Recommender Systems (RS) are a commonly used filtering mechanism to cope with the information overload problem – i.e., automatically providing relevant information out of very large information spaces by considering the context (e.g. user preferences, task, history etc.). Primarily, RS are used to provide results in form of text, or list items, but recently, they were also used for recommending other kinds of information – the visualizations.
We provide a Recommendation Dashboard (RD) that includes several interactive visualizations for exploring and analyzing results of a Recommender System (RS). The RD generates the visualizations automatically. To avoid providing user with junk visuals the RS tracks user behavior, and provides visualizations that best match to that behavior. Thus, the central component of the RS is a user model, or profile – a collection of parameters that must be tracked in order to feed RS with enough information about the interactions and in the end to build a user profile.
The student has to implement an algorithm which tracks and collects users’ interaction with the visualizations and which defines behavioral patterns based on collected data. The patterns will be used to infer users’ next action using a content-based RS and in turn to recommend visualizations which address users’ task in the best possible way.
This mission can be summarized as follows:
· Research on tracking, user profiling and behavioral patterns (ideally for CB-RS)
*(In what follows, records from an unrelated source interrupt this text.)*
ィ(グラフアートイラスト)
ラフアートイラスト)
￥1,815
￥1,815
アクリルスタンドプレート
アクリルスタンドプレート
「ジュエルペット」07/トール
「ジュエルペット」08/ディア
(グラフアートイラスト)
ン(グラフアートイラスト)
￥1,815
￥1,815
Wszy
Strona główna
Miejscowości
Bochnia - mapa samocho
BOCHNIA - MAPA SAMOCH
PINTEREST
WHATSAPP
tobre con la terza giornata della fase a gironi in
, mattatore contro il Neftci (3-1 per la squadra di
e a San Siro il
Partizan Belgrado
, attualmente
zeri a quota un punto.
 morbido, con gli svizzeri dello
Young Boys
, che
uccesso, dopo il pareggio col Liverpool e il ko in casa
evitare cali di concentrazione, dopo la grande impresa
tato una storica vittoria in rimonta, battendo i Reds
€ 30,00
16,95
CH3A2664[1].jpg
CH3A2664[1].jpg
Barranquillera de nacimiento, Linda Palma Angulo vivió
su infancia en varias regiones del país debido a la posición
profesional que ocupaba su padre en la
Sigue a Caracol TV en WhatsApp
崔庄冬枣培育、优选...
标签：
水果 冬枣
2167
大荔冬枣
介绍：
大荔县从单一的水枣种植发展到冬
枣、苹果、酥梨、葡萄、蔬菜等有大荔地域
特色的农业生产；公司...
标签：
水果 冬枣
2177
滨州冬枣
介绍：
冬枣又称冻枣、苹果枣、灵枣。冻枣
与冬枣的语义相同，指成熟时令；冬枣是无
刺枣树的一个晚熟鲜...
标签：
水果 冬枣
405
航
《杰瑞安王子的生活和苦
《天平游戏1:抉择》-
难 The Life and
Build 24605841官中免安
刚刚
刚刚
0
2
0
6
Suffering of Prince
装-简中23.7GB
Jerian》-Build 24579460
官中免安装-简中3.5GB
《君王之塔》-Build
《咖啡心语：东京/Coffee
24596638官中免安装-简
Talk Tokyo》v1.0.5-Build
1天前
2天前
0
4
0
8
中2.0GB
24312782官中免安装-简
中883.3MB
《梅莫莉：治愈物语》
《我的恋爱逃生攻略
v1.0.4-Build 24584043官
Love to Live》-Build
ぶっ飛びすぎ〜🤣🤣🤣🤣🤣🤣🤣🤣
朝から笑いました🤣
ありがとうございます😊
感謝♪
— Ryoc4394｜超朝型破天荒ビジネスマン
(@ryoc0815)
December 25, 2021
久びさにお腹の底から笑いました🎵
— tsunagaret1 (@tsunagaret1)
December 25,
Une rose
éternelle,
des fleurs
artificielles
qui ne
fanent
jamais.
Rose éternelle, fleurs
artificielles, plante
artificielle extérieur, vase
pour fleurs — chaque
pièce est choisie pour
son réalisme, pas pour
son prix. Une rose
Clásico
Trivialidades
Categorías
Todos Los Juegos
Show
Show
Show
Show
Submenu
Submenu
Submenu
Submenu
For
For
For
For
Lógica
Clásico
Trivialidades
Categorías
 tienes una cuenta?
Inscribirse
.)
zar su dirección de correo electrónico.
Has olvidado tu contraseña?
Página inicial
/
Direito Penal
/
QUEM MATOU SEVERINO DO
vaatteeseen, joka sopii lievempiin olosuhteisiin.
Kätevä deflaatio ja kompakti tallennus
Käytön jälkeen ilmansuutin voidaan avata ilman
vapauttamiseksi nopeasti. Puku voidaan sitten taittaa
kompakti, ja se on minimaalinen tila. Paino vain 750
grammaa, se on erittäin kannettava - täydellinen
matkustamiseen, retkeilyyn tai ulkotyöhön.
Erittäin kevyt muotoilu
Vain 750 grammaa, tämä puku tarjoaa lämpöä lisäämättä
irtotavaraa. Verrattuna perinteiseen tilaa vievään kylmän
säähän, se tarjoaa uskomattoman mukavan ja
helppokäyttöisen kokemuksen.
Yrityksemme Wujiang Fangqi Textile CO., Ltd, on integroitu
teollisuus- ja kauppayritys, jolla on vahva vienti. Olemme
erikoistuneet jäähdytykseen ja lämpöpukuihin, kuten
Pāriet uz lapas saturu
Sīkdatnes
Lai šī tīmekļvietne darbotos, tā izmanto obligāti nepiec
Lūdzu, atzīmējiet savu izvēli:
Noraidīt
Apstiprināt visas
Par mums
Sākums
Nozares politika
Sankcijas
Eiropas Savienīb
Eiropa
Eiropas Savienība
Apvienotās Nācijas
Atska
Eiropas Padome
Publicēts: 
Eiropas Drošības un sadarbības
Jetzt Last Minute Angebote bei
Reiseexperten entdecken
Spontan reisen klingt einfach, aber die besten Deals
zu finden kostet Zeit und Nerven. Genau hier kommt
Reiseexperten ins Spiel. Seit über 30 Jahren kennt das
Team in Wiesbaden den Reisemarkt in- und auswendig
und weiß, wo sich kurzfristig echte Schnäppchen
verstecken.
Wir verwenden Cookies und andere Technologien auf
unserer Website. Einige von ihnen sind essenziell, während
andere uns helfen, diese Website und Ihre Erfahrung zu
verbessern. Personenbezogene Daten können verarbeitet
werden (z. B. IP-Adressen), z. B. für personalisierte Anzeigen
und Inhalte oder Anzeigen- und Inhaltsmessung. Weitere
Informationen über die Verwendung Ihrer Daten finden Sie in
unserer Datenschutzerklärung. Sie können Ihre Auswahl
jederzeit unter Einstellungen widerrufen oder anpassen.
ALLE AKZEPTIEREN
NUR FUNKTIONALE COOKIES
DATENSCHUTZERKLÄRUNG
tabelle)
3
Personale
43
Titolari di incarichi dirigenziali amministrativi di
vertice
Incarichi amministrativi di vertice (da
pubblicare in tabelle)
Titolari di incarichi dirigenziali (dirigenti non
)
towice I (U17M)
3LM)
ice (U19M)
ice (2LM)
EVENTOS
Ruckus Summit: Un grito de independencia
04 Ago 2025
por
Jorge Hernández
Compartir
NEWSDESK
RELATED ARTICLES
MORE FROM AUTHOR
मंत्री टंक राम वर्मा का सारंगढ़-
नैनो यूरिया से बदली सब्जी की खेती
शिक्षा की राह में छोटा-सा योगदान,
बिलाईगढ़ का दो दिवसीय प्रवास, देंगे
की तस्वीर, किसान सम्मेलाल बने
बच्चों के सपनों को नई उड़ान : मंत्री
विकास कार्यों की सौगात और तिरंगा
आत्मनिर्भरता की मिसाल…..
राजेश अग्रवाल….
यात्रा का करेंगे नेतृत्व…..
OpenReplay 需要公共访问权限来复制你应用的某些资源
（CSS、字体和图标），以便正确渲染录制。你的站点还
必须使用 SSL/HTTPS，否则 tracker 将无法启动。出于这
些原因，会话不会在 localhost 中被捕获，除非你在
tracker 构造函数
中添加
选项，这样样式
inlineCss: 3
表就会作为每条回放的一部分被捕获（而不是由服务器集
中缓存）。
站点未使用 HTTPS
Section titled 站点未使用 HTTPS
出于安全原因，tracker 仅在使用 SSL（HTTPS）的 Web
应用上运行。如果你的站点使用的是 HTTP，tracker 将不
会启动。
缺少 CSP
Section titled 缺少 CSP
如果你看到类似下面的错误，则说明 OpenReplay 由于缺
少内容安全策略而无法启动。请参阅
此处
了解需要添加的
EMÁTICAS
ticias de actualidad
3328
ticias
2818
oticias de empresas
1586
· Analysis and evaluation of tracking method (finding best approach)
· Definition of user profile for the project
As an additional step the student has to integrate tools or implement own methods to modulate visual saliency within the visualizations (i.e. steer user’s attention), for example to support:
· Peak and trough detection to detect the global maximum and minimum point
· Changes over the time
That information will be used by the CB-RS to improve the recommendations.